Supplied data =>
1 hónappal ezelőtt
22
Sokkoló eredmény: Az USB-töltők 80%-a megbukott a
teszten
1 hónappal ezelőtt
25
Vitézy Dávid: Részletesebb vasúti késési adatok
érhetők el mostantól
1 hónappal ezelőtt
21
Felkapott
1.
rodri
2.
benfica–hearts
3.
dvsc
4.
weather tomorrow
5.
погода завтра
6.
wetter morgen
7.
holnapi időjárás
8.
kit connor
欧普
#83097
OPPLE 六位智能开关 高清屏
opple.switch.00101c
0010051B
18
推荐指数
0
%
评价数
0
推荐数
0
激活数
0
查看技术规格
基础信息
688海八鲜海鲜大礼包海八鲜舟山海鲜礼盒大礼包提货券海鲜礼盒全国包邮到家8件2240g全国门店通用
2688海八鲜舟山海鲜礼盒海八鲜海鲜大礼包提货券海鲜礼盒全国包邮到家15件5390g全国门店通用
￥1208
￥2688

==

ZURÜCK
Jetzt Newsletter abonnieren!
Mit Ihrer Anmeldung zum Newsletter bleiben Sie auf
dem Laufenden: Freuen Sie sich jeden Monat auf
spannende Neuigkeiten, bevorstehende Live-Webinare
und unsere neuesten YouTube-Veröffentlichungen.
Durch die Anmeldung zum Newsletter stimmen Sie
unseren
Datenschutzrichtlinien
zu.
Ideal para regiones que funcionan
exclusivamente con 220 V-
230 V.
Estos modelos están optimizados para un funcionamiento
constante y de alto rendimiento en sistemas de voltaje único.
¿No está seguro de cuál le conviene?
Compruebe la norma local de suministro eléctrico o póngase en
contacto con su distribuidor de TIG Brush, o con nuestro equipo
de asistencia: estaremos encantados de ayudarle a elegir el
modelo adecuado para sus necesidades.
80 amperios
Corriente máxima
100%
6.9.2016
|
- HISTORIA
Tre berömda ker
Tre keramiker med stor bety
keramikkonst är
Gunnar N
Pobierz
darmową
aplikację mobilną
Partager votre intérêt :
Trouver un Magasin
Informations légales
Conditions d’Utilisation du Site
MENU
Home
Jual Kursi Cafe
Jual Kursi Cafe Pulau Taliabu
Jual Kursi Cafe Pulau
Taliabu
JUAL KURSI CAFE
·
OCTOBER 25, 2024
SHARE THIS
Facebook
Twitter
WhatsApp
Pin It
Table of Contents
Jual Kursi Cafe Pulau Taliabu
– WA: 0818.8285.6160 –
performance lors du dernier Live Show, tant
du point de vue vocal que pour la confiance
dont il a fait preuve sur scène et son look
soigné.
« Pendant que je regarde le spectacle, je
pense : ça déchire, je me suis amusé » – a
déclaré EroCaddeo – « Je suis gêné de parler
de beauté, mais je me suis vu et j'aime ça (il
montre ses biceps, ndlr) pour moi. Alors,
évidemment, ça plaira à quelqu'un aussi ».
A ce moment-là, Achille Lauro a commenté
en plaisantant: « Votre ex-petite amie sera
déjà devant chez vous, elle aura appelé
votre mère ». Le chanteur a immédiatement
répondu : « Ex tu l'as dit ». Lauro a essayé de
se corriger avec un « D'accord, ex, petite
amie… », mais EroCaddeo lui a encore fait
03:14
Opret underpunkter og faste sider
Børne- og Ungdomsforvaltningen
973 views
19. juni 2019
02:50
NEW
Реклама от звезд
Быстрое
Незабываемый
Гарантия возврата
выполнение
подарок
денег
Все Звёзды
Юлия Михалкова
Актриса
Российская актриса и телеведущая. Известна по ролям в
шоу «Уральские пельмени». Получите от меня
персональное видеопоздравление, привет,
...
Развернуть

Task to complete =>
Out of the entries above, write out only the lines between the line holding "aplikację mobilną" and the line holding "Table of Contents", inclusive, each exactly as given.

Expected output =>
aplikację mobilną
Partager votre intérêt :
Trouver un Magasin
Informations légales
Conditions d’Utilisation du Site
MENU
Home
Jual Kursi Cafe
Jual Kursi Cafe Pulau Taliabu
Jual Kursi Cafe Pulau
Taliabu
JUAL KURSI CAFE
·
OCTOBER 25, 2024
SHARE THIS
Facebook
Twitter
WhatsApp
Pin It
Table of Contents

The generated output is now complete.